*** Opening Given records ***

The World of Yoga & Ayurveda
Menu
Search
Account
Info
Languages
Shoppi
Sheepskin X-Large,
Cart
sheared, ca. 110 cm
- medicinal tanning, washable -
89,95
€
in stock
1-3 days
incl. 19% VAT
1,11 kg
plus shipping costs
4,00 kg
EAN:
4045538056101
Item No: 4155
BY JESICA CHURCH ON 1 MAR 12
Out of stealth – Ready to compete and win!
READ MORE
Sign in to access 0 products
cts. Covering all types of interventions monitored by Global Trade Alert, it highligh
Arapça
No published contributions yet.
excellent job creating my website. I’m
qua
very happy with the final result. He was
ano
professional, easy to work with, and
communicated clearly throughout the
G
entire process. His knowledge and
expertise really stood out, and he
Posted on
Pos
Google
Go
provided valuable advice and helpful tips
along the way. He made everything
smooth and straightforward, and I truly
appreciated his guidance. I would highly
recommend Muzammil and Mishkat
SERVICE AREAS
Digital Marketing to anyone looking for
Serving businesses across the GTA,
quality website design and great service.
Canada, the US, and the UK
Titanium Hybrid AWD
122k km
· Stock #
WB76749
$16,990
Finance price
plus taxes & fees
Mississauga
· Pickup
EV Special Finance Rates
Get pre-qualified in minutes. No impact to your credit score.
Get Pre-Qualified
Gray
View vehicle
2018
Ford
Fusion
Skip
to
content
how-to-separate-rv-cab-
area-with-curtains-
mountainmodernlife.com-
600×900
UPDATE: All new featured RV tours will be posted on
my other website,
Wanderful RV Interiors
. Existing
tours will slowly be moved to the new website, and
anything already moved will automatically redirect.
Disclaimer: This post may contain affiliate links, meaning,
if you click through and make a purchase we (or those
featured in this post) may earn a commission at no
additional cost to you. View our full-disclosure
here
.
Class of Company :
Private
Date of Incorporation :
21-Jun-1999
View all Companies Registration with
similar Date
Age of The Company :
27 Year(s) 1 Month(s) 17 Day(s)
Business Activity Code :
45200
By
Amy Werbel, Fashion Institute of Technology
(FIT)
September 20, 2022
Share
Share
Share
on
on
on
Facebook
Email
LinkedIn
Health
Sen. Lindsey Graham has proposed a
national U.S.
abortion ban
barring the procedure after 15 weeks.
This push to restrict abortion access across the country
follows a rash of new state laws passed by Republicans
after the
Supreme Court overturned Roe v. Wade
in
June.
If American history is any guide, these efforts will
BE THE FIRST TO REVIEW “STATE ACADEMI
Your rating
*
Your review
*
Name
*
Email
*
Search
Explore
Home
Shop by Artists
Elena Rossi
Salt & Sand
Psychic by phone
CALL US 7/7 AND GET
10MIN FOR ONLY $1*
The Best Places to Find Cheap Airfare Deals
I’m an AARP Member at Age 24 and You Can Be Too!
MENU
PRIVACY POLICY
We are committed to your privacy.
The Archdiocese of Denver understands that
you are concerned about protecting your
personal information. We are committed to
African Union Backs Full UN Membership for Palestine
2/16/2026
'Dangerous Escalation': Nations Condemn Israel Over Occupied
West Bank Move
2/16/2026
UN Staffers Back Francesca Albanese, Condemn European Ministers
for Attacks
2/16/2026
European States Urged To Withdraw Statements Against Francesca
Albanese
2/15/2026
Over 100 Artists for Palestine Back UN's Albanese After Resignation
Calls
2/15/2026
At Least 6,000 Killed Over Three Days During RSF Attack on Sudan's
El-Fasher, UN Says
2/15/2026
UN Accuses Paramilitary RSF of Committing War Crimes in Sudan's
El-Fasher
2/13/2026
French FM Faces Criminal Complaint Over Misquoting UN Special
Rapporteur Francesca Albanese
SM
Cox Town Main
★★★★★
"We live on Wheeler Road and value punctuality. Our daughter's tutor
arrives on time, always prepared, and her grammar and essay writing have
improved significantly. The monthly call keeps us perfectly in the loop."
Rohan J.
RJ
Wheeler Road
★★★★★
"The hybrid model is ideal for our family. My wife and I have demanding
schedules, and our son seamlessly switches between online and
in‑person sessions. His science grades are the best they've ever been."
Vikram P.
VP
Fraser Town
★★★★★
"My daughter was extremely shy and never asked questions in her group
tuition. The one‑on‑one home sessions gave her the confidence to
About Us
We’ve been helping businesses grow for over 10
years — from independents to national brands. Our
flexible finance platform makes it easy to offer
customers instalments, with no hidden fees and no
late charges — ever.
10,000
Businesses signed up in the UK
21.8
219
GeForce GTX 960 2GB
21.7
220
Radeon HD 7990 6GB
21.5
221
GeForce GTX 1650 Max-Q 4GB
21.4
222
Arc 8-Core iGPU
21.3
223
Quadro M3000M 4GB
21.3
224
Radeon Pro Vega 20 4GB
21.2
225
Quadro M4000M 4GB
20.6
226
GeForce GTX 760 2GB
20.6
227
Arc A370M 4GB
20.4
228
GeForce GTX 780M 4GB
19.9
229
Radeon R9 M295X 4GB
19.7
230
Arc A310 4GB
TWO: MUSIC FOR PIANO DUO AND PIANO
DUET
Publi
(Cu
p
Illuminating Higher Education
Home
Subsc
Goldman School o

*** Closing Given records ***

- _Work to be completed_
Rewrite every line of text from all the rows above as a single numbered list, omitting any blank lines.

- _Output below_
1. The World of Yoga & Ayurveda
2. Menu
3. Search
4. Account
5. Info
6. Languages
7. Shoppi
8. Sheepskin X-Large,
9. Cart
10. sheared, ca. 110 cm
11. - medicinal tanning, washable -
12. 89,95
13. €
14. in stock
15. 1-3 days
16. incl. 19% VAT
17. 1,11 kg
18. plus shipping costs
19. 4,00 kg
20. EAN:
21. 4045538056101
22. Item No: 4155
23. BY JESICA CHURCH ON 1 MAR 12
24. Out of stealth – Ready to compete and win!
25. READ MORE
26. Sign in to access 0 products
27. cts. Covering all types of interventions monitored by Global Trade Alert, it highligh
28. Arapça
29. No published contributions yet.
30. excellent job creating my website. I’m
31. qua
32. very happy with the final result. He was
33. ano
34. professional, easy to work with, and
35. communicated clearly throughout the
36. G
37. entire process. His knowledge and
38. expertise really stood out, and he
39. Posted on
40. Pos
41. Google
42. Go
43. provided valuable advice and helpful tips
44. along the way. He made everything
45. smooth and straightforward, and I truly
46. appreciated his guidance. I would highly
47. recommend Muzammil and Mishkat
48. SERVICE AREAS
49. Digital Marketing to anyone looking for
50. Serving businesses across the GTA,
51. quality website design and great service.
52. Canada, the US, and the UK
53. Titanium Hybrid AWD
54. 122k km
55. · Stock #
56. WB76749
57. $16,990
58. Finance price
59. plus taxes & fees
60. Mississauga
61. · Pickup
62. EV Special Finance Rates
63. Get pre-qualified in minutes. No impact to your credit score.
64. Get Pre-Qualified
65. Gray
66. View vehicle
67. 2018
68. Ford
69. Fusion
70. Skip
71. to
72. content
73. how-to-separate-rv-cab-
74. area-with-curtains-
75. mountainmodernlife.com-
76. 600×900
77. UPDATE: All new featured RV tours will be posted on
78. my other website,
79. Wanderful RV Interiors
80. . Existing
81. tours will slowly be moved to the new website, and
82. anything already moved will automatically redirect.
83. Disclaimer: This post may contain affiliate links, meaning,
84. if you click through and make a purchase we (or those
85. featured in this post) may earn a commission at no
86. additional cost to you. View our full-disclosure
87. here
88. .
89. Class of Company :
90. Private
91. Date of Incorporation :
92. 21-Jun-1999
93. View all Companies Registration with
94. similar Date
95. Age of The Company :
96. 27 Year(s) 1 Month(s) 17 Day(s)
97. Business Activity Code :
98. 45200
99. By
100. Amy Werbel, Fashion Institute of Technology
101. (FIT)
102. September 20, 2022
103. Share
104. Share
105. Share
106. on
107. on
108. on
109. Facebook
110. Email
111. LinkedIn
112. Health
113. Sen. Lindsey Graham has proposed a
114. national U.S.
115. abortion ban
116. barring the procedure after 15 weeks.
117. This push to restrict abortion access across the country
118. follows a rash of new state laws passed by Republicans
119. after the
120. Supreme Court overturned Roe v. Wade
121. in
122. June.
123. If American history is any guide, these efforts will
124. BE THE FIRST TO REVIEW “STATE ACADEMI
125. Your rating
126. *
127. Your review
128. *
129. Name
130. *
131. Email
132. *
133. Search
134. Explore
135. Home
136. Shop by Artists
137. Elena Rossi
138. Salt & Sand
139. Psychic by phone
140. CALL US 7/7 AND GET
141. 10MIN FOR ONLY $1*
142. The Best Places to Find Cheap Airfare Deals
143. I’m an AARP Member at Age 24 and You Can Be Too!
144. MENU
145. PRIVACY POLICY
146. We are committed to your privacy.
147. The Archdiocese of Denver understands that
148. you are concerned about protecting your
149. personal information. We are committed to
150. African Union Backs Full UN Membership for Palestine
151. 2/16/2026
152. 'Dangerous Escalation': Nations Condemn Israel Over Occupied
153. West Bank Move
154. 2/16/2026
155. UN Staffers Back Francesca Albanese, Condemn European Ministers
156. for Attacks
157. 2/16/2026
158. European States Urged To Withdraw Statements Against Francesca
159. Albanese
160. 2/15/2026
161. Over 100 Artists for Palestine Back UN's Albanese After Resignation
162. Calls
163. 2/15/2026
164. At Least 6,000 Killed Over Three Days During RSF Attack on Sudan's
165. El-Fasher, UN Says
166. 2/15/2026
167. UN Accuses Paramilitary RSF of Committing War Crimes in Sudan's
168. El-Fasher
169. 2/13/2026
170. French FM Faces Criminal Complaint Over Misquoting UN Special
171. Rapporteur Francesca Albanese
172. SM
173. Cox Town Main
174. ★★★★★
175. "We live on Wheeler Road and value punctuality. Our daughter's tutor
176. arrives on time, always prepared, and her grammar and essay writing have
177. improved significantly. The monthly call keeps us perfectly in the loop."
178. Rohan J.
179. RJ
180. Wheeler Road
181. ★★★★★
182. "The hybrid model is ideal for our family. My wife and I have demanding
183. schedules, and our son seamlessly switches between online and
184. in‑person sessions. His science grades are the best they've ever been."
185. Vikram P.
186. VP
187. Fraser Town
188. ★★★★★
189. "My daughter was extremely shy and never asked questions in her group
190. tuition. The one‑on‑one home sessions gave her the confidence to
191. About Us
192. We’ve been helping businesses grow for over 10
193. years — from independents to national brands. Our
194. flexible finance platform makes it easy to offer
195. customers instalments, with no hidden fees and no
196. late charges — ever.
197. 10,000
198. Businesses signed up in the UK
199. 21.8
200. 219
201. GeForce GTX 960 2GB
202. 21.7
203. 220
204. Radeon HD 7990 6GB
205. 21.5
206. 221
207. GeForce GTX 1650 Max-Q 4GB
208. 21.4
209. 222
210. Arc 8-Core iGPU
211. 21.3
212. 223
213. Quadro M3000M 4GB
214. 21.3
215. 224
216. Radeon Pro Vega 20 4GB
217. 21.2
218. 225
219. Quadro M4000M 4GB
220. 20.6
221. 226
222. GeForce GTX 760 2GB
223. 20.6
224. 227
225. Arc A370M 4GB
226. 20.4
227. 228
228. GeForce GTX 780M 4GB
229. 19.9
230. 229
231. Radeon R9 M295X 4GB
232. 19.7
233. 230
234. Arc A310 4GB
235. TWO: MUSIC FOR PIANO DUO AND PIANO
236. DUET
237. Publi
238. (Cu
239. p
240. Illuminating Higher Education
241. Home
242. Subsc
243. Goldman School o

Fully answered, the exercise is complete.